__About this task__. Lines with the word "granicą": copy all of them from the entries below.

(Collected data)
——————

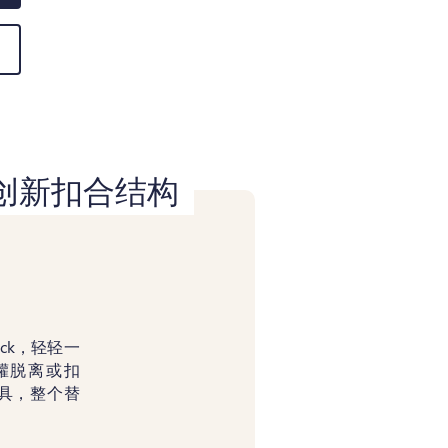
ck 创新扣合结构
 lock，轻轻一
罐脱离或扣
具，整个替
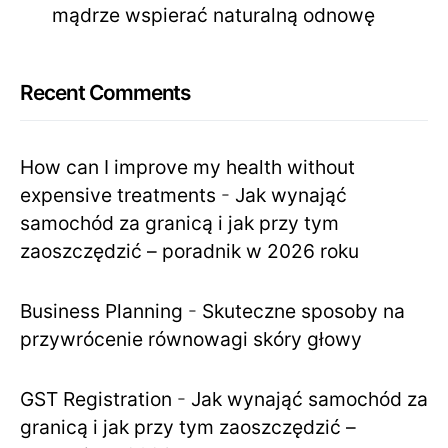
mądrze wspierać naturalną odnowę
Recent Comments
How can I improve my health without
expensive treatments
-
Jak wynająć
samochód za granicą i jak przy tym
zaoszczędzić – poradnik w 2026 roku
Business Planning
-
Skuteczne sposoby na
przywrócenie równowagi skóry głowy
GST Registration
-
Jak wynająć samochód za
granicą i jak przy tym zaoszczędzić –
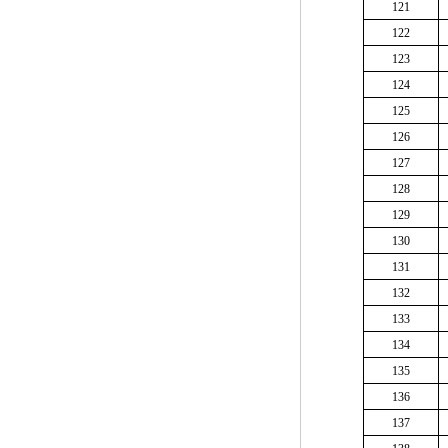
121
122
123
124
125
126
127
128
129
130
131
132
133
134
135
136
137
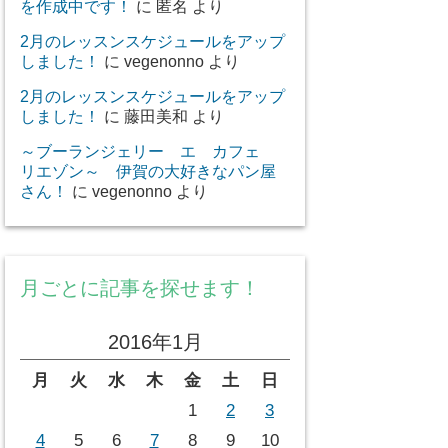
を作成中です！
に
匿名
より
2月のレッスンスケジュールをアップ
しました！
に
vegenonno
より
2月のレッスンスケジュールをアップ
しました！
に
藤田美和
より
～ブーランジェリー エ カフェ
リエゾン～ 伊賀の大好きなパン屋
さん！
に
vegenonno
より
月ごとに記事を探せます！
2016年1月
月
火
水
木
金
土
日
1
2
3
4
5
6
7
8
9
10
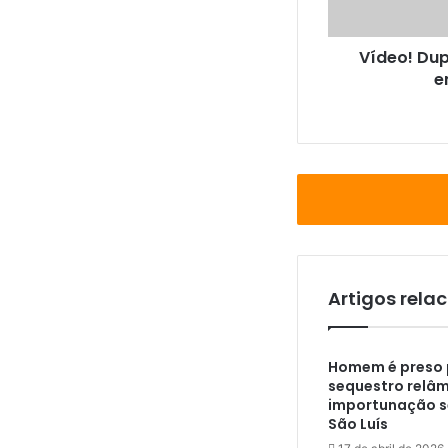
u
p
Vídeo! Dup
l
e
a
m
a
t
a
a
t
i
r
o
s
Artigos rela
j
o
v
Homem é preso 
e
sequestro relâ
m
importunação s
e
São Luís
m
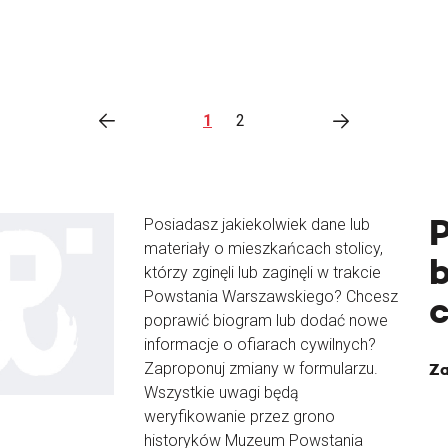
1
2
Posiadasz jakiekolwiek dane lub
materiały o mieszkańcach stolicy,
b
którzy zginęli lub zaginęli w trakcie
Powstania Warszawskiego? Chcesz
poprawić biogram lub dodać nowe
informacje o ofiarach cywilnych?
Zaproponuj zmiany w formularzu.
Za
Wszystkie uwagi będą
weryfikowanie przez grono
historyków Muzeum Powstania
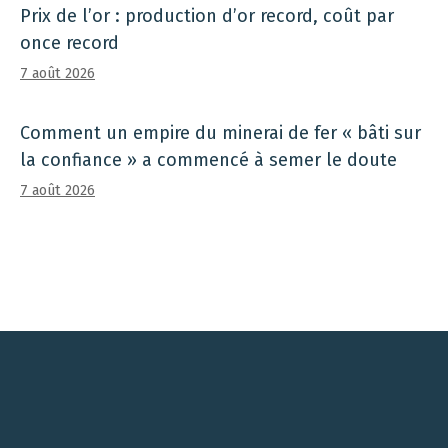
Prix ​​de l’or : production d’or record, coût par
once record
7 août 2026
Comment un empire du minerai de fer « bâti sur
la confiance » a commencé à semer le doute
7 août 2026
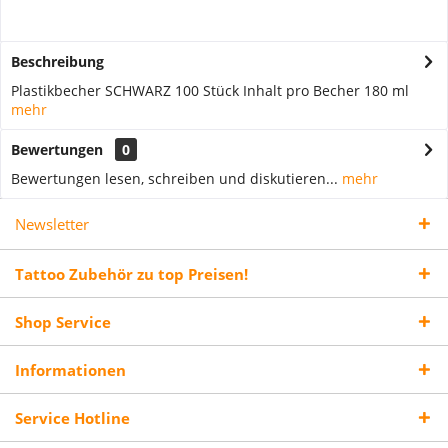
Beschreibung
Plastikbecher SCHWARZ 100 Stück Inhalt pro Becher 180 ml
mehr
Bewertungen
0
Bewertungen lesen, schreiben und diskutieren...
mehr
Newsletter
Tattoo Zubehör zu top Preisen!
Shop Service
Informationen
Service Hotline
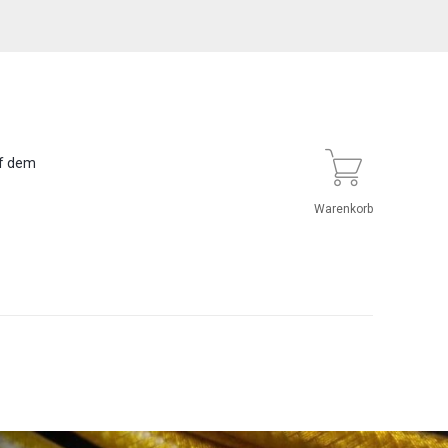
uf dem
Warenkorb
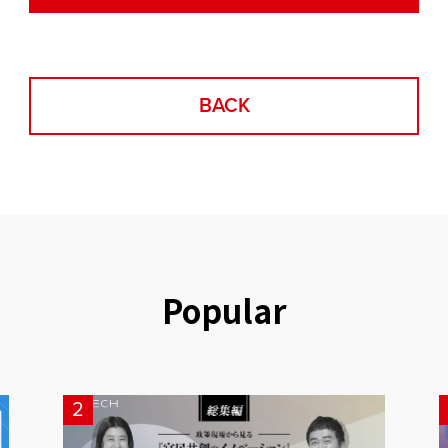
BACK
Popular
2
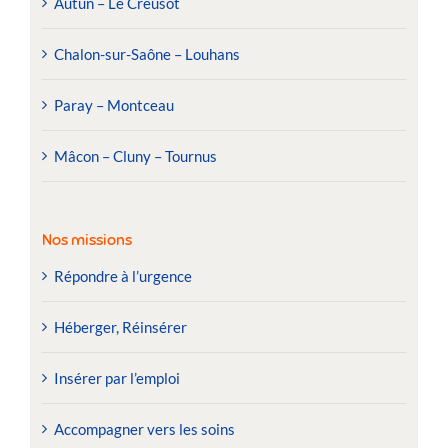
Autun – Le Creusot
Chalon-sur-Saône – Louhans
Paray – Montceau
Mâcon – Cluny – Tournus
Nos missions
Répondre à l’urgence
Héberger, Réinsérer
Insérer par l’emploi
Accompagner vers les soins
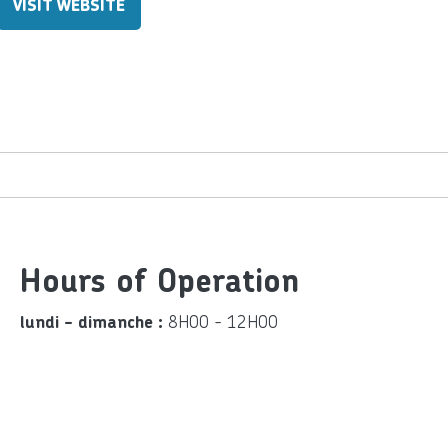
VISIT WEBSITE
Hours of Operation
8H00 - 12H00
lundi - dimanche :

——————

__Answer box__.
samochód za granicą i jak przy tym
granicą i jak przy tym zaoszczędzić –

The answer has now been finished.